* _Task to complete_: From the records below, transcribe exactly the lines that begin at the line with "Document page, 1500x1125 pixels." and end at the line with "Document page, 2576x1449 pixels.", both included.

Page layout parsing data
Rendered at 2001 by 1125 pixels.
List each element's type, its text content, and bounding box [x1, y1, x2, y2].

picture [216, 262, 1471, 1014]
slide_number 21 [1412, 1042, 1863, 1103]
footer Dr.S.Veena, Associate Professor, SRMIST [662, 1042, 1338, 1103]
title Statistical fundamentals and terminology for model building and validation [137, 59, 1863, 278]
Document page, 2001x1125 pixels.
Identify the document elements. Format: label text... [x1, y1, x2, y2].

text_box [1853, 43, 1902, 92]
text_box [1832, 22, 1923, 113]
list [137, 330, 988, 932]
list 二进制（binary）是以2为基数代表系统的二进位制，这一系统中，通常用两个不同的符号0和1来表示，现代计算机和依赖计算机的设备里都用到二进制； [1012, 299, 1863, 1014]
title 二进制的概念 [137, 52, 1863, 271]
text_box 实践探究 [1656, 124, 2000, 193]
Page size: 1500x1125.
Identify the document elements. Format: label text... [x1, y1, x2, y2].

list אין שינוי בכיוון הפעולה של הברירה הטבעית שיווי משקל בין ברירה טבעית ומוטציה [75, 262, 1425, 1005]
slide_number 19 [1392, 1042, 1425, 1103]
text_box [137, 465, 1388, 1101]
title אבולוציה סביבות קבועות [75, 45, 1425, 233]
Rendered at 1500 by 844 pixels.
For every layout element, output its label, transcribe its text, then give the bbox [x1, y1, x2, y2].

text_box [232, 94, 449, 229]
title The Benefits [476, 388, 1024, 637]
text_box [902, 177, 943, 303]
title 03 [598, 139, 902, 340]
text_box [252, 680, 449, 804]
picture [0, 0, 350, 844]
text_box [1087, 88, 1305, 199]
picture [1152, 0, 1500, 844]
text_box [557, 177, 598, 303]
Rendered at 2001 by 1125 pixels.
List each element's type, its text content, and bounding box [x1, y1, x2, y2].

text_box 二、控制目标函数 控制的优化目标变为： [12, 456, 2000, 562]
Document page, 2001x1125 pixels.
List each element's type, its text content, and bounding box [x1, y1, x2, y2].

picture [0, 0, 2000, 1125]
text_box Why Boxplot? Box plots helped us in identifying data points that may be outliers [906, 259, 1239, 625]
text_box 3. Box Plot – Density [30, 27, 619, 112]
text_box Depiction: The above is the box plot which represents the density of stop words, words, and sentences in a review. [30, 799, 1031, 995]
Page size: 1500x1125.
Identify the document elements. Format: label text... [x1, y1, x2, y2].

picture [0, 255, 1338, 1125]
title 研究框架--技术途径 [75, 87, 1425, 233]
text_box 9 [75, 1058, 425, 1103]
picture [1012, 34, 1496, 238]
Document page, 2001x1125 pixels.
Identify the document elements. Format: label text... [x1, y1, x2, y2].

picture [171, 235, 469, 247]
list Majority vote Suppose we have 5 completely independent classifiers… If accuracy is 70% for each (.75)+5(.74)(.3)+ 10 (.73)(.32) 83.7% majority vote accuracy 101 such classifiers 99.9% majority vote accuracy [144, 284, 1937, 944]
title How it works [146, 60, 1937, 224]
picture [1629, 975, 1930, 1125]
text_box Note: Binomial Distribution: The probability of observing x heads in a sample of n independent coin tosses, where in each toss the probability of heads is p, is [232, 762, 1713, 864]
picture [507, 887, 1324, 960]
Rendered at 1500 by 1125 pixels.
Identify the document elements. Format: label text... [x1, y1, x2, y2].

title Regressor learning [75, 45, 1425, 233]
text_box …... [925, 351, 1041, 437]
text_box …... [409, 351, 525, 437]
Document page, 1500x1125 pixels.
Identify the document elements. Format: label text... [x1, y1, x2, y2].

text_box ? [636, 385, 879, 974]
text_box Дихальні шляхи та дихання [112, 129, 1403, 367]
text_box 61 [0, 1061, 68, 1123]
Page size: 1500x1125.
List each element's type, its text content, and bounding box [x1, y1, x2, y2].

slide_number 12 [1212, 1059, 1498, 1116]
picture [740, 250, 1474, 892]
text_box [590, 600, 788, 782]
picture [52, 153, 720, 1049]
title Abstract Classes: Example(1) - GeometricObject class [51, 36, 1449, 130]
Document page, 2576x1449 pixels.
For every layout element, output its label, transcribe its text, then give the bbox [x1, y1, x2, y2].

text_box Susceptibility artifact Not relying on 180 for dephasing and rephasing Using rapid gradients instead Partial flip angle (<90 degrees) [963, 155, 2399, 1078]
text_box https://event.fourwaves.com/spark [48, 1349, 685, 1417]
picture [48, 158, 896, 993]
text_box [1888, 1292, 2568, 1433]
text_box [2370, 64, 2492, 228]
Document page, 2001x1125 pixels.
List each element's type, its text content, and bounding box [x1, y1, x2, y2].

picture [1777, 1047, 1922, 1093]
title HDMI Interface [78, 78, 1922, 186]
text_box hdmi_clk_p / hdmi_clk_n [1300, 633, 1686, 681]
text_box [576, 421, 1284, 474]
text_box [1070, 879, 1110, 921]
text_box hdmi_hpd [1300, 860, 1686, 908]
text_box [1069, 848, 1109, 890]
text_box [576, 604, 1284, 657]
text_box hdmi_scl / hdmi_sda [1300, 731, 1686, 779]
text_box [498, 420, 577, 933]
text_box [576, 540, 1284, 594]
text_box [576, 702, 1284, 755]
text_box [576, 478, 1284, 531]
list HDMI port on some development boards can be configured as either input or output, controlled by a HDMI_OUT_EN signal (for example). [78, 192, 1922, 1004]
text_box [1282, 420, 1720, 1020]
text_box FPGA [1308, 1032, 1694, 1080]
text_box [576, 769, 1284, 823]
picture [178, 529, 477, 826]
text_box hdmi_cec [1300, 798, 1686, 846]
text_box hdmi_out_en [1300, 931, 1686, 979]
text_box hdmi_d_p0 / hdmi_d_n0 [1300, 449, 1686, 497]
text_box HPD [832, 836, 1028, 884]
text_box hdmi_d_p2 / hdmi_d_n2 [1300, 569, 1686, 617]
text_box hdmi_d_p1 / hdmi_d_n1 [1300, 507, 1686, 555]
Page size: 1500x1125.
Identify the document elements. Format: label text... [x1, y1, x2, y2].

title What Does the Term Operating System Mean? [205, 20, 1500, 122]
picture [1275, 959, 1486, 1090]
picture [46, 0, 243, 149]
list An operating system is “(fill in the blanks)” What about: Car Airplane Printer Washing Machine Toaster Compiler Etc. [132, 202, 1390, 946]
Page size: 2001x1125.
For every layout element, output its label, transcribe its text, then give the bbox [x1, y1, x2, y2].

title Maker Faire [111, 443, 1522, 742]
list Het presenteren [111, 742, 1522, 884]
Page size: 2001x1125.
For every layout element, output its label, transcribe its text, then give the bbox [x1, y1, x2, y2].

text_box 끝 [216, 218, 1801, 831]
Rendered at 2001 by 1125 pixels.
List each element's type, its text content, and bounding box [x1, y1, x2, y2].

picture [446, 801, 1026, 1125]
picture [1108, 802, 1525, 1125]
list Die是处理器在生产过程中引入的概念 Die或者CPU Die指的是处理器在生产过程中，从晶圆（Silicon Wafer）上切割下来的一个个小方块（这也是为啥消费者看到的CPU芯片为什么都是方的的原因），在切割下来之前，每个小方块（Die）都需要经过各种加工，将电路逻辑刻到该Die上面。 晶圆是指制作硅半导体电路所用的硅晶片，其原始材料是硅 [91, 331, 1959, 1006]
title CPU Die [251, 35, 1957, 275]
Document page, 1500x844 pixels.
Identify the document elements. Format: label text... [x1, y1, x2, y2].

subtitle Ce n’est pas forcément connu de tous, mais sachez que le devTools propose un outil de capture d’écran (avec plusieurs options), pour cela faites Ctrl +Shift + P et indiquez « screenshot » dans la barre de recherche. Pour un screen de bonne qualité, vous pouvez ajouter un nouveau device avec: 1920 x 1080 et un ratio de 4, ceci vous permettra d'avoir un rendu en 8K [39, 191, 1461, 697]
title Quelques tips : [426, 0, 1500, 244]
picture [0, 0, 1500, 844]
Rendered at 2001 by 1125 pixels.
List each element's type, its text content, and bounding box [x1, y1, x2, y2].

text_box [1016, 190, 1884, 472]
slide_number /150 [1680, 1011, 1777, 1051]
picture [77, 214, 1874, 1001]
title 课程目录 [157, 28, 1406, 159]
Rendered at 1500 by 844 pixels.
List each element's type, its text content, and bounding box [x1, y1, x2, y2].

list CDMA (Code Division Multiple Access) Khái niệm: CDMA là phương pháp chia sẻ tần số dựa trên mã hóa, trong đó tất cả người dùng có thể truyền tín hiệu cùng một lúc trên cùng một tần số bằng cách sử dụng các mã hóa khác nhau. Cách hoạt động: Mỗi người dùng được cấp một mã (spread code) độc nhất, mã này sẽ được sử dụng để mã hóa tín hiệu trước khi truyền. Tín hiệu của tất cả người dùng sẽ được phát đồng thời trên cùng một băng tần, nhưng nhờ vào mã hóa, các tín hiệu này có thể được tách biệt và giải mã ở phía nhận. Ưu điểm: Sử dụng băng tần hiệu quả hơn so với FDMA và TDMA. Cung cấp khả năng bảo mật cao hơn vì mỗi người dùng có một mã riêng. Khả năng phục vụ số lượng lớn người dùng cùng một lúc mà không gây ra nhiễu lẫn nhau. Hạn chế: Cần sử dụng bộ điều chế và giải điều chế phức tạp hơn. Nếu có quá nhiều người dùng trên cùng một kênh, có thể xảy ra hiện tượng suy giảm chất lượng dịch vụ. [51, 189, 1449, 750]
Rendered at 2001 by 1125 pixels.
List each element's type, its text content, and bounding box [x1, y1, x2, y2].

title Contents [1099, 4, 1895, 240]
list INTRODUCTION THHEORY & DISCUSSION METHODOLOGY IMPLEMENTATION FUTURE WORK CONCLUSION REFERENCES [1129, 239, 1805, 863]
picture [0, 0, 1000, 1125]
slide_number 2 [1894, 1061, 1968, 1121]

* _Task response_:
Document page, 1500x1125 pixels.
Identify the document elements. Format: label text... [x1, y1, x2, y2].

text_box ? [636, 385, 879, 974]
text_box Дихальні шляхи та дихання [112, 129, 1403, 367]
text_box 61 [0, 1061, 68, 1123]
Page size: 1500x1125.
List each element's type, its text content, and bounding box [x1, y1, x2, y2].

slide_number 12 [1212, 1059, 1498, 1116]
picture [740, 250, 1474, 892]
text_box [590, 600, 788, 782]
picture [52, 153, 720, 1049]
title Abstract Classes: Example(1) - GeometricObject class [51, 36, 1449, 130]
Document page, 2576x1449 pixels.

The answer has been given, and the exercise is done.